Opinion of Expected Bridge Lifespan  Age of the bridge. The year built is used to estimate the likelihood of existing but undetected deterioration that could further reduce the life. Several bridges have undergone replacement of various original members. The remaining original members are likely still the controlling consideration for determining the bridge's remaining life span. Deterioration of the steel in bridges was found to be mainly due to the paint system failure and the subsequent corrosion and section loss in members. As the deterioration of material progresses with time, the rate of condition change is estimated to increase. That is, the period of time to change condition from fair to poor is less than that to change from good to fair. As protective systems or mechanisms reach their life expectancy, the exposure of the bridge member to deteriorating elements is increased.

Findings made available for ODOT Rail Division and the public is a very important document. This document provides critical information regarding our rail systems and their maintenance. Since Columbia County has seen an immense growth of rail traffic due to the crude oil trains. And it has been proven through massive train derailments which have happened all over the United States, that the crude is extremely volatile. it is important that the citizens demand that all rail structures are modern and that they are inspected regularly. One derailment at Milton Creek rail Road Bridge would be catastrophic for the town, residents, and businesses of St. Helens. The rail explosion would kill thousands and would burn until it burnt itself out. There is no way to put out a crude oil explosion you can only try and maintain it. St. Helens does not have the man power or equipment to deal with an event like this.

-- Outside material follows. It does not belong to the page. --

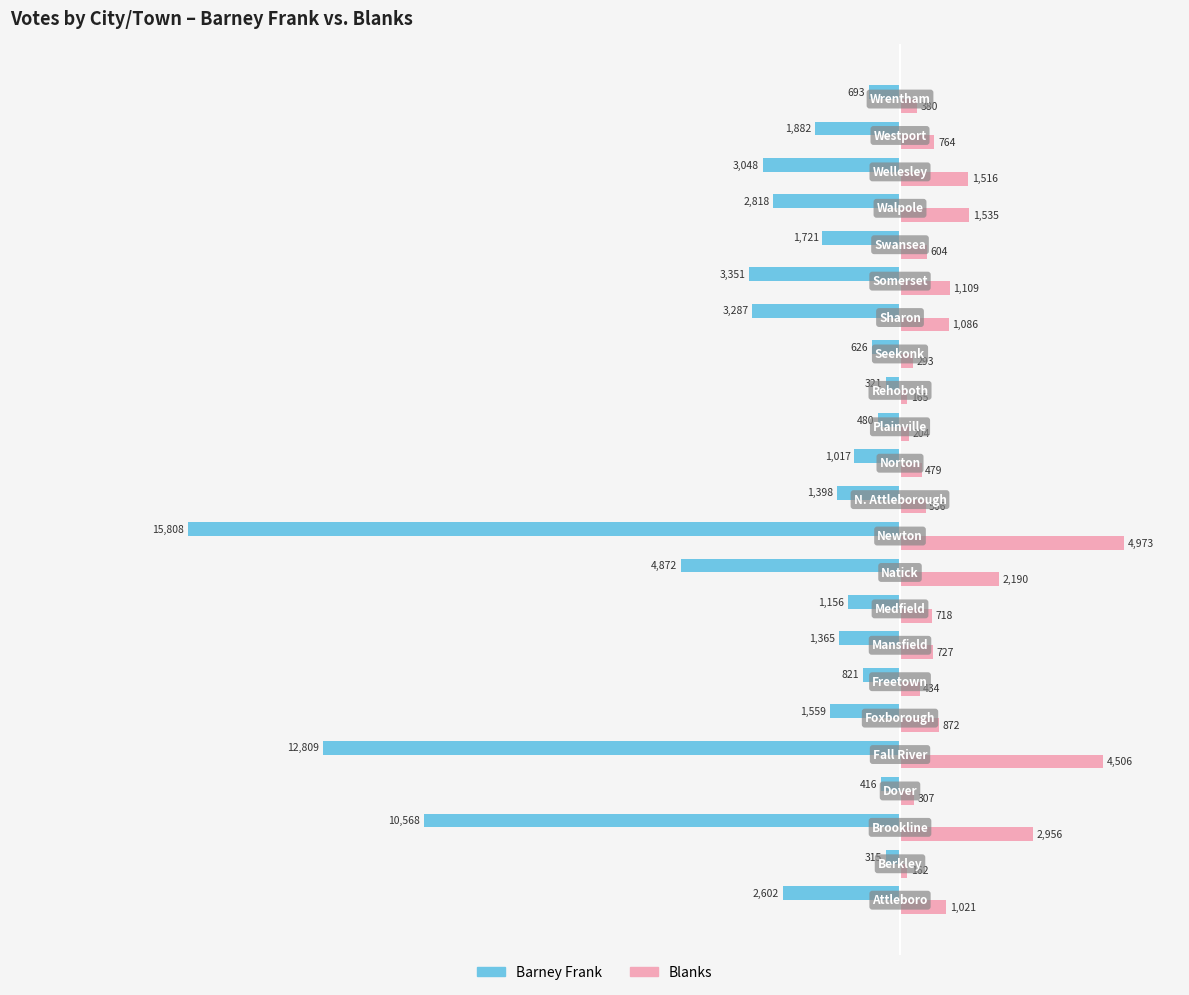

Rank the series by their maximum value, from highest to lowest.

Blanks, Barney Frank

Furthermore it is very important to make sure that P&W does its job to make sure the public is safe if they are going to do business in our county and so far they have not done a very good job. Before any type of volatile product is railed through our county all safety measures should be  done first.
P&W receives millions in Connect Oregon funds and most likely other tax abatements which are funded by us the taxpayers, and then if we have to funds these corporations then we should be made safe with our money.